*ACTIVITY LIST*.
[1] Reproduce the part of the Best Buy ethics blog text starting at "Posting a note" and ending at "certainly looks bad.".
[2] Render this sentence from the Best Buy ethics blog text in Spanish: "She learned that when her Best Buy blog was shut down, possibly due to a cyberthief attack."
[3] According to the Best Buy ethics blog text, what position does Kathleen Edmond hold at Best Buy?

*TEXT PROVIDED*.
====
In this case, though, the executive was Best Buy’s chief ethics officer, who wanted to have a site outside the direct control of corporate. And she learned a lesson about why one wants to be within the protection of a multibillion-dollar chain’s IT department. She learned that when her Best Buy blog was shut down, possibly due to a cyberthief attack.

Posting a note this week, Best Buy Chief Ethics Officer Kathleen Edmond—whom we profiled a few years ago—apologized to the blog’s readers that her ethics commentary had gone silent. “I’m sure some of my peers in the industry suspected Best Buy finally clamped down because my posts had become too risky. The truth is much more ironic and mundane: I was hacked.”

Edmond has not elaborated on what happened, and she has posted far too few details to establish whether it was indeed an attack aimed at her or Best Buy—although she implies it was. That said, the ironies here run deep, starting with an exec with a consumer electrics chain going outside the chain to create a blog. Yes, it was probably a justifiable move at the time, but it certainly looks bad.
====
*DATA UNDER STUDY*.
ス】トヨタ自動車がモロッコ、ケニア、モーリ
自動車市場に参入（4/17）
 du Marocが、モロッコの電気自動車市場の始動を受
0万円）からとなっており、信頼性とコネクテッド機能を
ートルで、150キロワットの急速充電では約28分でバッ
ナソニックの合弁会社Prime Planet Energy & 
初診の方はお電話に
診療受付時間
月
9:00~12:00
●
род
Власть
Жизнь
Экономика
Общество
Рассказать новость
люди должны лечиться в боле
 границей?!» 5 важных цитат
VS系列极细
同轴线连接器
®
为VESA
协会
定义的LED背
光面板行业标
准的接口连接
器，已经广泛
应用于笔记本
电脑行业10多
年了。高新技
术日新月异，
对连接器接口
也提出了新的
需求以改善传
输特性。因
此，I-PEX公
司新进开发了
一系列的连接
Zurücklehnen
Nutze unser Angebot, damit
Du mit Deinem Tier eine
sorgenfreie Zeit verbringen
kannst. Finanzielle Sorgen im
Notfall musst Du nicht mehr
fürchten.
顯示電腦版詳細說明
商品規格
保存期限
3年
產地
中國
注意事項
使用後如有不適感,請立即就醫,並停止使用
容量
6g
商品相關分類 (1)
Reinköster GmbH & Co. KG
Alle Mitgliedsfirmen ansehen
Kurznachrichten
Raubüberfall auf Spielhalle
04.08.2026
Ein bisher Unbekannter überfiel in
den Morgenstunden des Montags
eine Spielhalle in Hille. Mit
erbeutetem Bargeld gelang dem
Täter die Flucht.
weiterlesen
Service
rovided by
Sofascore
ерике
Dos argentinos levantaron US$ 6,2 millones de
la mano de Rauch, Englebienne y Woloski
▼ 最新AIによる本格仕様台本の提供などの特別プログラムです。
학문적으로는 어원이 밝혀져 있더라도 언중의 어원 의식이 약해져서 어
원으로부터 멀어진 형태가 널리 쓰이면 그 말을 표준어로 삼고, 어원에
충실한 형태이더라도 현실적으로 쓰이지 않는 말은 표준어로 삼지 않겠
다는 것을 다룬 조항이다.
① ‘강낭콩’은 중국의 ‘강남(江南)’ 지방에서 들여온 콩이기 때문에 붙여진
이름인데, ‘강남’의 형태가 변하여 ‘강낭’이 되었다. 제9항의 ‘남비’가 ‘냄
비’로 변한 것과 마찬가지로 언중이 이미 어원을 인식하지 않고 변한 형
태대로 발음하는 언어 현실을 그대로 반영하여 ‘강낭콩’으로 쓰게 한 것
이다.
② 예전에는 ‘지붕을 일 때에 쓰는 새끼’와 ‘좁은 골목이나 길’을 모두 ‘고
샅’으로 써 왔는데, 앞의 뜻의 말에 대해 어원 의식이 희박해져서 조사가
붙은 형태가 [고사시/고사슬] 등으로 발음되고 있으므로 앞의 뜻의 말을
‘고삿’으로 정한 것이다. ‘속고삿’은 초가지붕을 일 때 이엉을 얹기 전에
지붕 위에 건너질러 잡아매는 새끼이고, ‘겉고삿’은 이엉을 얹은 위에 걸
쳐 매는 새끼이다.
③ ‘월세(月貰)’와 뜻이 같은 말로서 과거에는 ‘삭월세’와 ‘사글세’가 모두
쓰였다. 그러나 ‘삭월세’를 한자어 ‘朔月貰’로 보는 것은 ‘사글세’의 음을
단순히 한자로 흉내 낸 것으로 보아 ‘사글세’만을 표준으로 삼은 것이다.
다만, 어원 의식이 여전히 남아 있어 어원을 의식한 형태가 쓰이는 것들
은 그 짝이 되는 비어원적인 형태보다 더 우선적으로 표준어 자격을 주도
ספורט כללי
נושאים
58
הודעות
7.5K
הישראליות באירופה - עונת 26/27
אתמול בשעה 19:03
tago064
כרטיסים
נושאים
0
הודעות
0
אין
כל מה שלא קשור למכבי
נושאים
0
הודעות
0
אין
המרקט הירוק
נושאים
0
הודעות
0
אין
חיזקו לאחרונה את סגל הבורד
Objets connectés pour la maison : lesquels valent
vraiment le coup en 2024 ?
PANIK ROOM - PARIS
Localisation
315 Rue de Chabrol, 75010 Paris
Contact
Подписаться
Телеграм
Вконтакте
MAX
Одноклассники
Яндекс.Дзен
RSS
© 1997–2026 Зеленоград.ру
====
*ANSWERS IN ORDER*.
[1]
Posting a note this week, Best Buy Chief Ethics Officer Kathleen Edmond—whom we profiled a few years ago—apologized to the blog’s readers that her ethics commentary had gone silent. “I’m sure some of my peers in the industry suspected Best Buy finally clamped down because my posts had become too risky. The truth is much more ironic and mundane: I was hacked.”

Edmond has not elaborated on what happened, and she has posted far too few details to establish whether it was indeed an attack aimed at her or Best Buy—although she implies it was. That said, the ironies here run deep, starting with an exec with a consumer electrics chain going outside the chain to create a blog. Yes, it was probably a justifiable move at the time, but it certainly looks bad.

[2] Lo aprendió cuando su blog de Best Buy fue cerrado, posiblemente debido a un ataque de un ciberladrón.

[3] Chief ethics officer.